OregonDigital / oregondigital

OregonDigital Hydra Application
https://oregondigital.org/catalog/
Other
25 stars 5 forks source link

[Remediation] building-or preflight check #1510

Closed sseymore closed 2 years ago

sseymore commented 2 years ago

collection_id: building-or

Known Issues

Related Tickets

lsat12357 commented 2 years ago

ok, here's some wacky predicates for this coll oregondigital:df67sn00s Predicate not found: http://opaquenamespace.org/ns/sheetmusic/largerWork during crosswalk oregondigital:df68gn31c Predicate not found: http://opaquenamespace.org/ns/sheetmusic/hostItem during crosswalk oregondigital:fx71bw165 Predicate not found: http://opaquenamespace.org/ns/sheetmusic/hostItem during crosswalk oregondigital:fx71c1849 Predicate not found: http://opaquenamespace.org/ns/sheetmusic/largerWork during crosswalk

lsat12357 commented 2 years ago

assuming assets have dc.type, delete these? http://purl.org/dc/elements/1.1/type "img"

sseymore commented 2 years ago

@lsat12357 For the missing identifier fields, please put pna_m000 in that field for remediation in OD2 post-lauch.

sseymore commented 2 years ago

assuming assets have dc.type, delete these? http://purl.org/dc/elements/1.1/type "img"

Yes.

oregondigital:df67sn00s Predicate not found: http://opaquenamespace.org/ns/sheetmusic/largerWork during crosswalk oregondigital:df68gn31c Predicate not found: http://opaquenamespace.org/ns/sheetmusic/hostItem during crosswalk oregondigital:fx71bw165 Predicate not found: http://opaquenamespace.org/ns/sheetmusic/hostItem during crosswalk oregondigital:fx71c1849 Predicate not found: http://opaquenamespace.org/ns/sheetmusic/largerWork during crosswalk

These statements can be deleted.
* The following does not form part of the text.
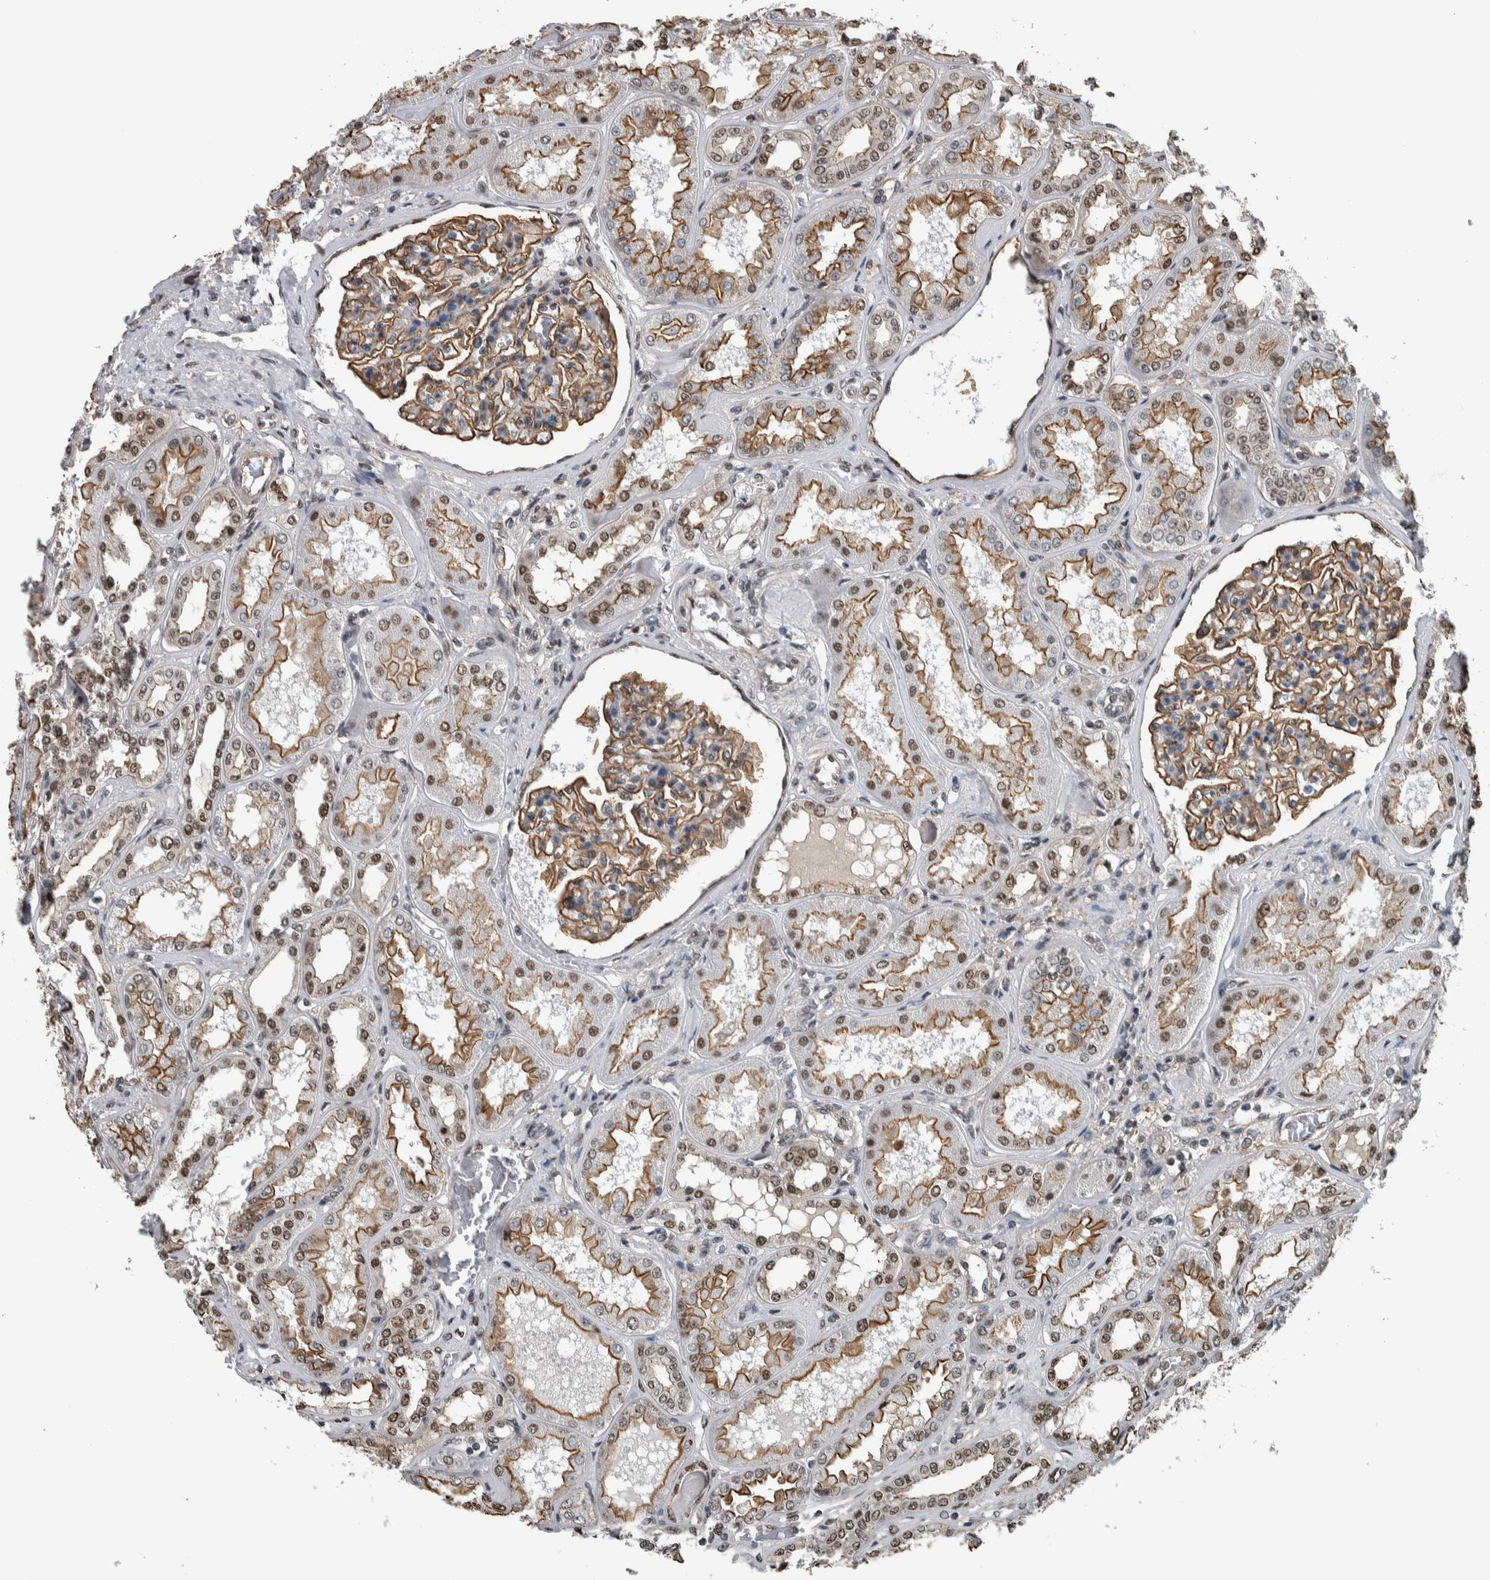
{"staining": {"intensity": "moderate", "quantity": ">75%", "location": "cytoplasmic/membranous"}, "tissue": "kidney", "cell_type": "Cells in glomeruli", "image_type": "normal", "snomed": [{"axis": "morphology", "description": "Normal tissue, NOS"}, {"axis": "topography", "description": "Kidney"}], "caption": "A medium amount of moderate cytoplasmic/membranous staining is appreciated in approximately >75% of cells in glomeruli in benign kidney.", "gene": "FAM135B", "patient": {"sex": "female", "age": 56}}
Data is in other fields. These are preds for sheet music, so don't know how this happened.

sseymore commented 2 years ago

Note about remediation for missing identifier above. For missing resource_type, all are images, please add: http://purl.org/dc/dcmitype/Image.

lsat12357 commented 2 years ago

the majority of bad predicates are for creator, dce:type, rightsHolder, stylePeriod, and workType I printed out the raw statements, and the values currently in those fields, file is on google drive in the uo_pkg5 folder, "building-or_bad_preds_vals.txt" type is already slated to go away; the rest appear to be legit (there are a handful of creators that are not uris though), and don't appear to be already in the field, so if they look ok to you, I can insert them. If you can give me uris to replace the creator strings, I can insert those too.

sseymore commented 2 years ago

Worktype URI replacements:

http://id.loc.gov/authorities/subjects/sh85078076 with http://vocab.getty.edu/aat/300164014 http://id.loc.gov/authorities/subjects/sh85075320 with http://vocab.getty.edu/aat/300444926 http://id.loc.gov/authorities/subjects/sh85062603 with http://vocab.getty.edu/aat/300005425 http://id.loc.gov/authorities/subjects/sh96004672 with http://vocab.getty.edu/aat/300379282 http://id.loc.gov/authorities/subjects/sh85038731 with http://vocab.getty.edu/aat/300026030

The rest I did by hand. Working on remediating your last comment above.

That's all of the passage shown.